When the government scheme was announced in December 2020, it was designed to see adults without an A-Level or equivalent qualification offered a free, fully funded further education course. However, no food industry qualifications appeared on the list of 400 available courses.

Bill Jermey, chief executive of ftc, wrote to the Education Secretary Gavin Williamson and to Gillian Keegan, Parliamentary Under-Secretary of State for Apprenticeships and Skills at the Department of Education. He was told that officials would be in touch to address his concerns, but heard nothing for months.

Determined to keep up the pressure, Jermey joined forces with Mark Corbett, education and skills policy manager for the Food and Drink Federation, who drew on the wider industry’s lobbying powers to have some questions asked in the House of Commons. The response was that some qualifications were available to the food industry, but these were related to warehousing rather than technical food qualifications.
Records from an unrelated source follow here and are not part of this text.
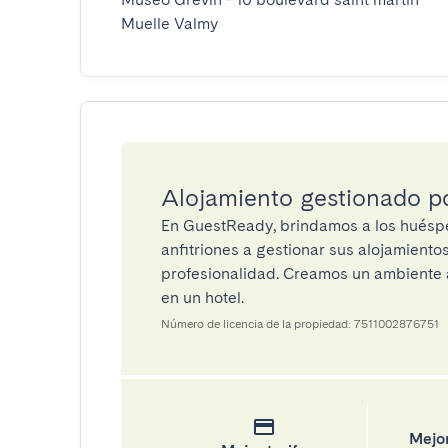
Muelle Valmy
Alojamiento gestionado 
En GuestReady, brindamos a los huéspe
anfitriones a gestionar sus alojamient
profesionalidad. Creamos un ambiente a
en un hotel.
Número de licencia de la propiedad: 7511002876751
Mejor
Jermey sits on the Worshipful Company of Butchers’ pan-livery food group and all the food liveries also pledged their support for the campaign.

“Turning the tide”

Eventually, the government agreed to meet with a food industry delegation comprising Jermey; Mark Corbett; Jill Coyle, apprentice programme lead at Nestle; Darren Andrew, operations director at Cranswick PLC and Bob Bansback, honorary professor at Harper Adams University.

“A few years ago, Ofqual and the Department of Education (DfE) were looking to reduce the number of funded qualifications based on what they call the ‘no, low’ criteria, based on whether low numbers – or zero – students were taking qualifications,” Jermey said. “We put the argument that we are now in a different situation with Brexit and labour shortages. So, the food industry needed to grow and look forward to what’s going to happen in the future, rather than looking back at previous take-up of qualifications.”

The campaign has resulted in the addition of two qualifications – Level Three Diploma in Food Technology and the Level Three Diploma in Food Technology and Manufacturing – to the Lifetime Skills Guarantee.

“It’s been a long, slow campaign and there is still an opportunity to appeal for more qualifications to be added, which we will do,” Jermey said. “We would like to see three or four more added. We appreciate the fact that the government has listened to the food industry and recognised the importance of it, so this is a start.

“We’ve had to point out to officials and government ministers time and again that food manufacturing is the largest employer in manufacturing in this country by far. We have never been given the credit we’re due, so hopefully this is a start to turning the tide. With all the labour shortages, we need to become more appealing to young people as an industry. That’s an ongoing campaign and the qualifications offered by the Lifetime Skills Guarantee can be part of that.”